I am just looking out my sunroom window at a flock of robins flitting around from tree to tree.It is –16c and windy so very very cold and they seem totally unconcerned.They are very large and fluffy and some have white underbellies.Atreat to watch.I live in Nova Scotia Canada

Liz February 2, 2014 at 8:01 am

Woke up this morning to a huge flock of robins in our field! I thought spring was here, but I guess they are just looking to eat from our large crabapple tree! I am in CT where January has been extremely cold so I was just hoping maybe to get some relief! Lovely sight to see.
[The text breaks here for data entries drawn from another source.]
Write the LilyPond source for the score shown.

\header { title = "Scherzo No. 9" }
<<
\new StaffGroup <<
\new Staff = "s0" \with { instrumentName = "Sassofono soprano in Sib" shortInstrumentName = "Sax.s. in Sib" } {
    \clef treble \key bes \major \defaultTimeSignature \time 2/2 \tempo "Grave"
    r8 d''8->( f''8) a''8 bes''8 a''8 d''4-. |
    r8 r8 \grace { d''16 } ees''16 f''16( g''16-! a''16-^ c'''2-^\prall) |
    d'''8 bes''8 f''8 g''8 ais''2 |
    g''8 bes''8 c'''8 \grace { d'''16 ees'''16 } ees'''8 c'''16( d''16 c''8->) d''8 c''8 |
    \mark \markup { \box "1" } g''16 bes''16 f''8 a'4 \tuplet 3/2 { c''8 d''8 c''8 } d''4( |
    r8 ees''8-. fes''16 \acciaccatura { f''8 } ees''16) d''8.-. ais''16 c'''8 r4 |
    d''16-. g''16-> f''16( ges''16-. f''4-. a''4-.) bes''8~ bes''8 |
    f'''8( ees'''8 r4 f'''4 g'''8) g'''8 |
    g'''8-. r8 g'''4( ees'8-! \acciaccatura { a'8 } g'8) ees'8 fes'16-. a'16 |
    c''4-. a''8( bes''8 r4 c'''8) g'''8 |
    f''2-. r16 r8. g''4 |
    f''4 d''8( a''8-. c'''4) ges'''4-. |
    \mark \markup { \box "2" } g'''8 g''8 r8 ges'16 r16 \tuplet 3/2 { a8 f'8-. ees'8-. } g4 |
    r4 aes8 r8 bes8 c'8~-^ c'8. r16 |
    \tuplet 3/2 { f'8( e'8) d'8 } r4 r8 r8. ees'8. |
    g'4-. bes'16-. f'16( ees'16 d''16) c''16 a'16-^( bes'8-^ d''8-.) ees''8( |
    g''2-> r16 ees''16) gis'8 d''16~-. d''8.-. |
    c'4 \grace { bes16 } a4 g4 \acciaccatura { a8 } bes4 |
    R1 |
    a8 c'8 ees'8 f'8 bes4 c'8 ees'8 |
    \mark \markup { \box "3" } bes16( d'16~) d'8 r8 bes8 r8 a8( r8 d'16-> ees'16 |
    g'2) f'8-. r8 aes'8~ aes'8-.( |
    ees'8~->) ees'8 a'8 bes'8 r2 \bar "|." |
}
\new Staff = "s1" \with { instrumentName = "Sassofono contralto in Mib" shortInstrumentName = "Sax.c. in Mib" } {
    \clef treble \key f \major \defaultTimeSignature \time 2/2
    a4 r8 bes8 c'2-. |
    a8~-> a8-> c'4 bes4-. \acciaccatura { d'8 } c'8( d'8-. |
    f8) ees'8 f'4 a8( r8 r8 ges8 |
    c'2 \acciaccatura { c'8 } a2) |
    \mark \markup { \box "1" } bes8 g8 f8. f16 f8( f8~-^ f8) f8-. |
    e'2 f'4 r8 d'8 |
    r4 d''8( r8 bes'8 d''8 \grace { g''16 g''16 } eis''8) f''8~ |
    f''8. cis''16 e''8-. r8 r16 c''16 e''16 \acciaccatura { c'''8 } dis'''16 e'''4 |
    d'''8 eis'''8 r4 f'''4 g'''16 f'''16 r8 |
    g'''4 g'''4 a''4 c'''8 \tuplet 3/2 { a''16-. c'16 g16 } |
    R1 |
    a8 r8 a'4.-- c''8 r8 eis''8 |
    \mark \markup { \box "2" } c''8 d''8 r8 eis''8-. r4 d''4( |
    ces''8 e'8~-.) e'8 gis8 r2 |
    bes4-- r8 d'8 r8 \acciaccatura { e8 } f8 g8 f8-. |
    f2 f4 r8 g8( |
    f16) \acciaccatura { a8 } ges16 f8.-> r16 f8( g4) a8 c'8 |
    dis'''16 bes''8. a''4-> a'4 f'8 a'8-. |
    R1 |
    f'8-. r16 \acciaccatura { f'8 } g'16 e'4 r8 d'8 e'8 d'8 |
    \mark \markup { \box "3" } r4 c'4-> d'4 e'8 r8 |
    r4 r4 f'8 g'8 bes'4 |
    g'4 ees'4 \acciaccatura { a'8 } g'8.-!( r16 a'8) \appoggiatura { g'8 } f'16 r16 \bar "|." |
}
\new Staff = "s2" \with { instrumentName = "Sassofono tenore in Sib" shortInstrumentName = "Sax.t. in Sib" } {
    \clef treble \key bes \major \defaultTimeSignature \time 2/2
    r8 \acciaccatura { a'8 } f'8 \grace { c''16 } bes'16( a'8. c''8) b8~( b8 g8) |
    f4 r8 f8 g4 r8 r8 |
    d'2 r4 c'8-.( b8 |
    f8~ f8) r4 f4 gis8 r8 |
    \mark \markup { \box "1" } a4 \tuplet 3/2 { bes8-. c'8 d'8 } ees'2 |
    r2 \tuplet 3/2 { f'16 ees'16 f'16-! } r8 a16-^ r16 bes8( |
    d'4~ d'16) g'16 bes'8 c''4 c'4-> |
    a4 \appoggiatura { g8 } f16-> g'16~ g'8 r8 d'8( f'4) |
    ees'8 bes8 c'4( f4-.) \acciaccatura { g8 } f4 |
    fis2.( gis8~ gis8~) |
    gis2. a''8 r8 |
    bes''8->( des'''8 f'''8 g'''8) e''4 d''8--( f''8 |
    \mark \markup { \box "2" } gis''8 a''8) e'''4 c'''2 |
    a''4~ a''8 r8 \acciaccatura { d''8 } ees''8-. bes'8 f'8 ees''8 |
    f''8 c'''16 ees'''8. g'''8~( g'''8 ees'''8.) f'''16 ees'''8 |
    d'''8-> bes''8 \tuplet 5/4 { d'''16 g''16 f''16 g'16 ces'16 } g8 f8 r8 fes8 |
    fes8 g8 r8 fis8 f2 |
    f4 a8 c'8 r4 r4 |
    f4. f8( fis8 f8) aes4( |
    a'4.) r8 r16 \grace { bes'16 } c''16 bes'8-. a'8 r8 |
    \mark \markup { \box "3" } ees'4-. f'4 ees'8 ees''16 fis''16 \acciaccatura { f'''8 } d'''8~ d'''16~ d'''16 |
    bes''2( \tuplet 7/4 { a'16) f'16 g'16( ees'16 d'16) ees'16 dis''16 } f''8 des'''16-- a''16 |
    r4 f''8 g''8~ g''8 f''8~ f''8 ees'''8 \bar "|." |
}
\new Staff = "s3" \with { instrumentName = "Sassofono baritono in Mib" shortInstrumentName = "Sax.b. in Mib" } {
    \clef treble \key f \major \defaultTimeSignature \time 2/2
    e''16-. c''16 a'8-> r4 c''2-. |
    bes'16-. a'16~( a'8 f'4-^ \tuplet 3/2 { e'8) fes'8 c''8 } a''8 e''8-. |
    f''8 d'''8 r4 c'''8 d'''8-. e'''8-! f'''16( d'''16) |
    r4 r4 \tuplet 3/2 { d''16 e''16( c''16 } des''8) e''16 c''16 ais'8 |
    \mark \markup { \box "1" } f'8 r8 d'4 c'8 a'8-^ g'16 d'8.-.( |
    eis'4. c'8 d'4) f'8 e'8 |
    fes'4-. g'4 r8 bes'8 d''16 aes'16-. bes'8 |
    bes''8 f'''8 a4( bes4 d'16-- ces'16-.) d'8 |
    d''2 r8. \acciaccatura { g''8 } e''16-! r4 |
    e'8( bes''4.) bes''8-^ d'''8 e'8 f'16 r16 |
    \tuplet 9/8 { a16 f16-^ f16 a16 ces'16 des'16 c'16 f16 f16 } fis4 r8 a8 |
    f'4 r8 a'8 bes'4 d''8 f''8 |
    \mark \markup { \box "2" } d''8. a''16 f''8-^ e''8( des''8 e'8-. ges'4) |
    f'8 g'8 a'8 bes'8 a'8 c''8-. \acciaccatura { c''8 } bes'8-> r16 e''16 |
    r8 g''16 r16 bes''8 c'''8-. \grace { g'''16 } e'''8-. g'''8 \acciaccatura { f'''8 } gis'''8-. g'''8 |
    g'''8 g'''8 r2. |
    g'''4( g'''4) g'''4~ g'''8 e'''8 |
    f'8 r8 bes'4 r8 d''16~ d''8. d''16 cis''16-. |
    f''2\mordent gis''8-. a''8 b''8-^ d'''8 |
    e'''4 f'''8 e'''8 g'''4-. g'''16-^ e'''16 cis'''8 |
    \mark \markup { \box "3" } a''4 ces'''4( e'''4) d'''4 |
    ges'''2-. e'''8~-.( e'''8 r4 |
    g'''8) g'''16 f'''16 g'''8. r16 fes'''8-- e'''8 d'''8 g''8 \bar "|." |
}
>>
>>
sherry February 13, 2014 at 11:42 am

so helpful because I did suddenly see a flock in our nor’easter and now feel reassured they’ll fare well from reading your helpful info. tu

Nancy February 15, 2014 at 9:36 am

Hi! I am having a problem with some robins and I’m hoping you can help me. We’ve had a lot of snow and cold weather here in central Indiana this year and so I was shocked to see robins a few weeks ago. There are quite a few of them…a hundred maybe. They are hanging out at my back door, on the stoop, on the overhang, on the railing! I’m becoming quite alarmed! We do have a crabapple tree in the backyard, maybe 50 ft or so away from the house as well as a large pine tree. They are feeding off the crabapple tree. I don’t know why they are hanging around the house, there is no heat coming from that area and I don’t know how to get rid of them. Can you offer me some advice? Thank you.